Directions for this task =
Pull out the text of the lines below word for word, and leave the pictures out of your answer.

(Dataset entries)
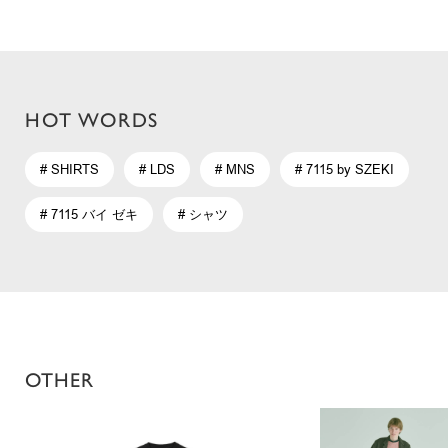
HOT WORDS
# SHIRTS
# LDS
# MNS
# 7115 by SZEKI
# 7115 バイ ゼキ
# シャツ
OTHER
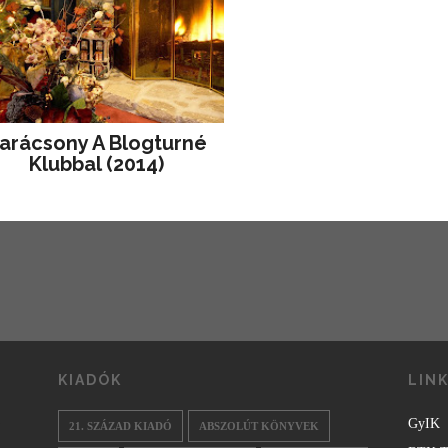
arácsony A Blogturné
Klubbal (2014)
KIADÓK
LIN
GyIK
21. SZÁZAD KIADÓ
ABSZOLÚT KÖNYVEK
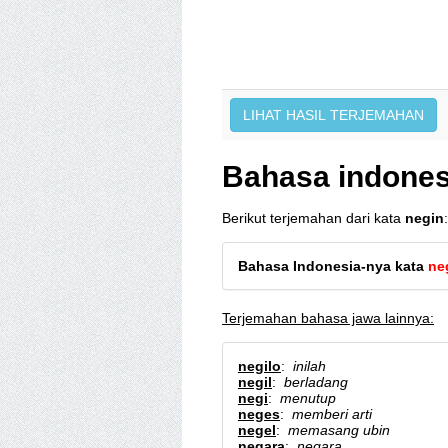
Bahasa indones
Berikut terjemahan dari kata
negin
:
Bahasa Indonesia-nya kata
ne
Terjemahan bahasa jawa lainnya:
negilo
:
inilah
negil
:
berladang
negi
:
menutup
neges
:
memberi arti
negel
:
memasang ubin
negara
:
negara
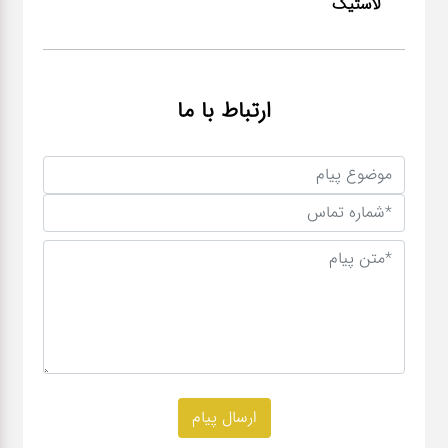
لاستیک
ارتباط با ما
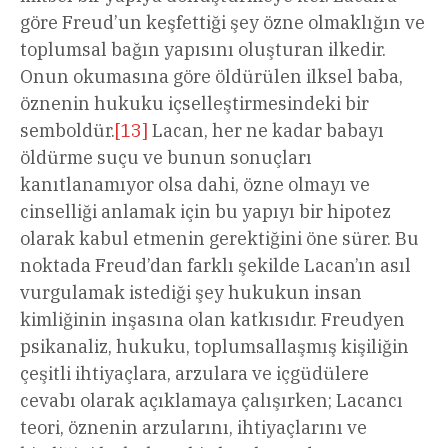
göre Freud’un keşfettiği şey özne olmaklığın ve
toplumsal bağın yapısını oluşturan ilkedir.
Onun okumasına göre öldürülen ilksel baba,
öznenin hukuku içselleştirmesindeki bir
semboldür.
[13]
Lacan, her ne kadar babayı
öldürme suçu ve bunun sonuçları
kanıtlanamıyor olsa dahi, özne olmayı ve
cinselliği anlamak için bu yapıyı bir hipotez
olarak kabul etmenin gerektiğini öne sürer. Bu
noktada Freud’dan farklı şekilde Lacan’ın asıl
vurgulamak istediği şey hukukun insan
kimliğinin inşasına olan katkısıdır. Freudyen
psikanaliz, hukuku, toplumsallaşmış kişiliğin
çeşitli ihtiyaçlara, arzulara ve içgüdülere
cevabı olarak açıklamaya çalışırken; Lacancı
teori, öznenin arzularını, ihtiyaçlarını ve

Solution to this task =
HOT WORDS
# SHIRTS
# LDS
# MNS
# 7115 by SZEKI
# 7115 バイ ゼキ
# シャツ
OTHER
arácsony A Blogturné
Klubbal (2014)
KIADÓK
LIN
GyIK
21. SZÁZAD KIADÓ
ABSZOLÚT KÖNYVEK
Bahasa indones
Berikut terjemahan dari kata
negin
:
Bahasa Indonesia-nya kata
ne
Terjemahan bahasa jawa lainnya:
negilo
:
inilah
negil
:
berladang
negi
:
menutup
neges
:
memberi arti
negel
:
memasang ubin
negara
:
negara
لاستیک
ارتباط با ما
göre Freud’un keşfettiği şey özne olmaklığın ve
toplumsal bağın yapısını oluşturan ilkedir.
Onun okumasına göre öldürülen ilksel baba,
öznenin hukuku içselleştirmesindeki bir
semboldür.
[13]
Lacan, her ne kadar babayı
öldürme suçu ve bunun sonuçları
kanıtlanamıyor olsa dahi, özne olmayı ve
cinselliği anlamak için bu yapıyı bir hipotez
olarak kabul etmenin gerektiğini öne sürer. Bu
noktada Freud’dan farklı şekilde Lacan’ın asıl
vurgulamak istediği şey hukukun insan
kimliğinin inşasına olan katkısıdır. Freudyen
psikanaliz, hukuku, toplumsallaşmış kişiliğin
çeşitli ihtiyaçlara, arzulara ve içgüdülere
cevabı olarak açıklamaya çalışırken; Lacancı
teori, öznenin arzularını, ihtiyaçlarını ve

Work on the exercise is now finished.